Sui social network si portano molto frasi tipo “Praticate gentilezza a casaccio e atti di bellezza privi di senso” (è una frase che dietro ha tutta una storia, ma nella sostanza rimane una suggestiva fesseria) oppure “Ogni persona che incontri sta combattendo una battaglia di cui non sai niente. Sii gentile. Sempre” (e questa non è una fesseria, anche se non è di Platone come dicono).

Intelligenti o melense, è abbastanza evidente che queste frasi edificanti non cambiano non diremo la personalità ma neanche l’atteggiamento di nessuno. Lo dimostra la storia della poveraccia che si è uccisa dopo che la sua ingenua furbata pubblicitaria è stata sgamata e azzannata dalla disapprovazione collettiva.

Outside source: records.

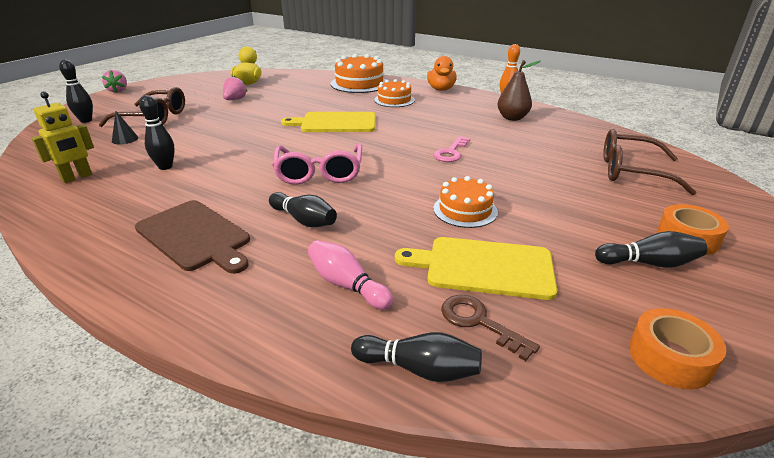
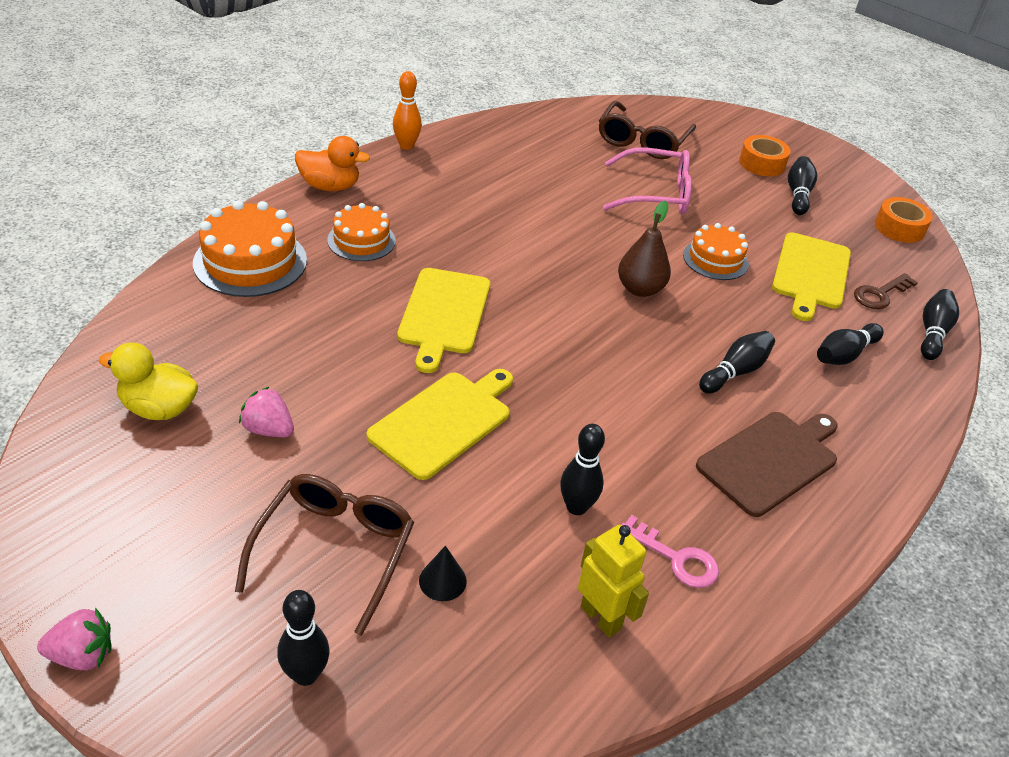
camera: 85 degrees left, 10 degrees up
pink glasses [272,143,362,185] -> pink glasses moved to [603,147,692,214]
pink bowling pin [308,240,393,310] -> black bowling pin [817,323,884,365]
pink key [433,136,470,162] -> pink key moved to [621,515,719,588]
brown pear [497,60,540,121] -> brown pear moved to [618,200,671,297]
none -> yellow cutting board [367,369,513,480]

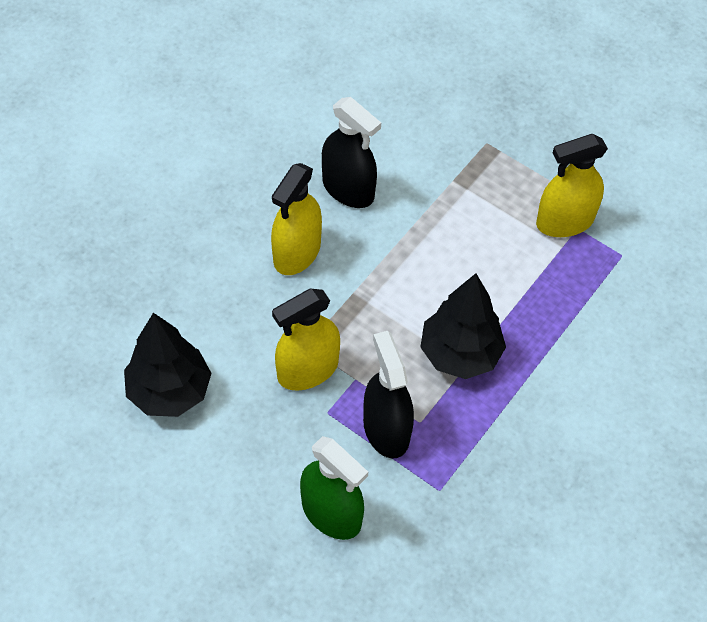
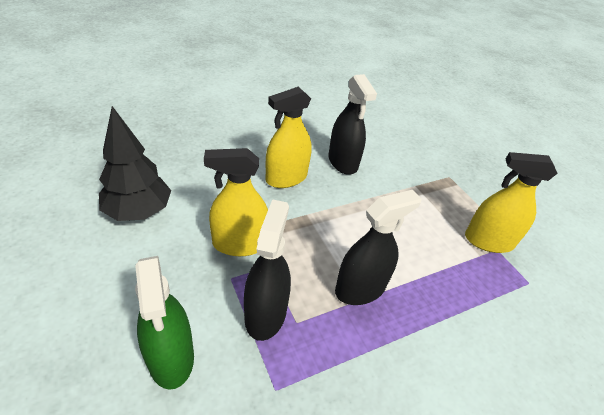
camera: 25 degrees right, 15 degrees down
black tree [421,273,506,379] -> black spray bottle [335,190,422,305]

Dice: sì, ma i social sono comunque dei grandi spazi di democrazia e di confronto, e poi anche al bar si discute e ci si accapiglia. Vero, ma al bar ciascuno ha la sua faccia e anche una storia che spesso è nota agli avventori. Ed essere conosciuti spesso inibisce gli atteggiamenti più selvaggi. Sui social no: ci entri come al bar, ti appoggi disinvolto al bancone e dopo un po’ scopri di essere un cristallo in un’elefanteria. Andrebbe rispolverata l’idea di rendere obbligatorio identificarsi con le proprie generalità: non servirebbe solo e tanto a proteggere le elezioni dai troll del Putin di turno, ma noi stessi da noi stessi.